Gloria, keeping the phone in her pocket, left the office, went down a flight of stairs, and exited onto the park’s main street. To the left, the admission gates. Heading right would take her deeper into the park.
When she rounded the corner of the building, she could not believe what she was seeing.
The six-story-tall Ferris wheel was alive.
Fully lit, it was a low-hanging, revolving roulette wheel against the dark night sky. A dazzling, monstrous twirling eye that always reminded Fenwick of the pinwheels she loved to blow into as a child.
“This is not happening,” she said, starting to walk toward the base of the ride.
It was not impossible, of course. All the rides were still connected to the park’s electrical source. They had to be turned on when prospective buyers came to pick through what Five Mountains was selling.
The big wheel moved almost noiselessly. With the carriages empty, there was not the usual screaming and laughing of passengers.
Except...
Fenwick stopped dead, waited for the Ferris wheel to make another complete rotation. Allowed her eyes to focus on the ride. She thought she saw someone — no, more than one person — sitting in one of the carriages as it did a swing near the bottom, where there were more lights.

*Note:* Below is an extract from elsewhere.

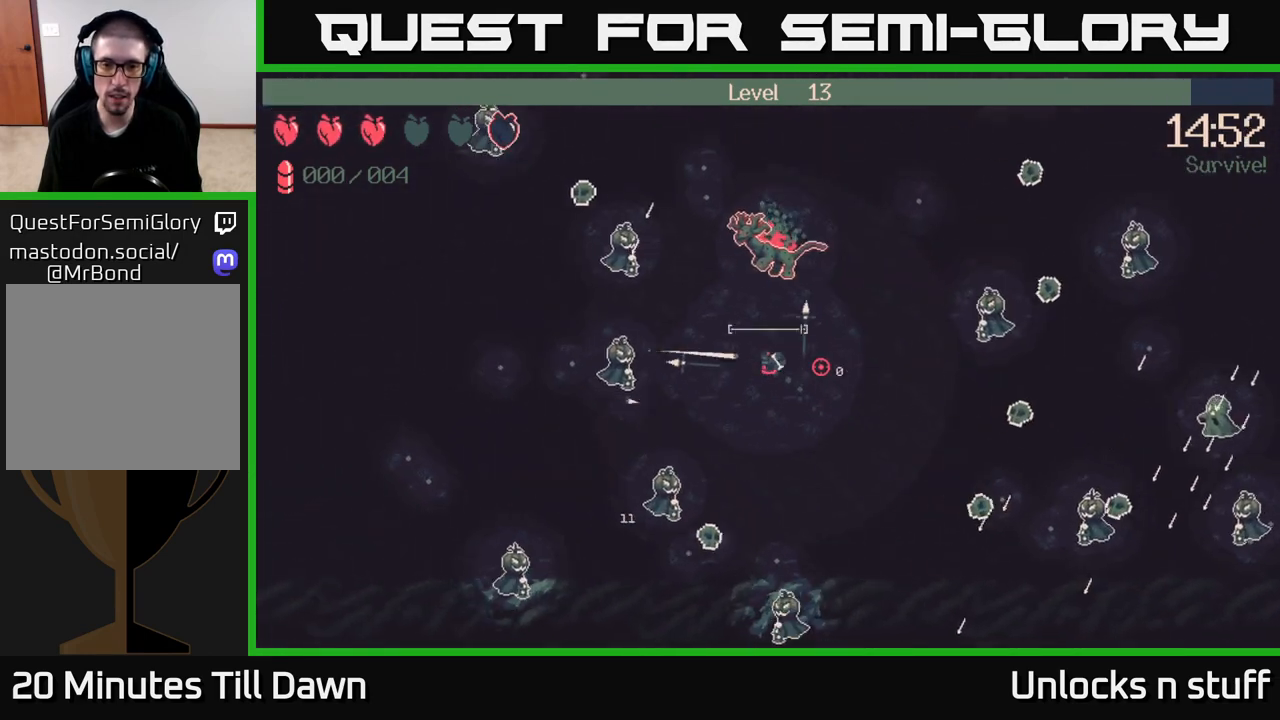
{"buttons": [], "left_stick": "up-right", "right_stick": "center", "events": [[50, "left_stick", "up-right"], [67, "X", "up"], [133, "left_stick", "right"], [150, "X", "down"], [250, "X", "up"], [283, "left_stick", "up-right"]]}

The wheel went around again, and this time Fenwick was sure. There looked to be three people in one carriage. All the others were empty.
Goddamn kids, she thought. Snuck onto the grounds, figured out how to start the ride, decided to have some fun.
Except there had to be someone else. Someone who could stop the ride, or those three would be stuck on there for a very long time.
As she neared the wheel, it was making another loop. She saw the numbers stenciled onto the side of each carriage: 19... 20... 21... 22...
Here it was. Carriage twenty-three. Three people sitting side by side.
“Hey!” she shouted. “What the hell do you think—”
As the carriage swept past, Fenwick noticed that none of the passengers was moving.
And it didn’t look like any of them were wearing clothes, either.
She reached the base of the Ferris wheel, located the controls. She’d never worked as a ride operator, but she’d been around them often enough to know the basics. She grabbed the lever to power back the wheel, to start slowing it gradually. She craned her neck upward, watching for carriage twenty-three, hoping she could time it right so that it stopped at the boarding platform.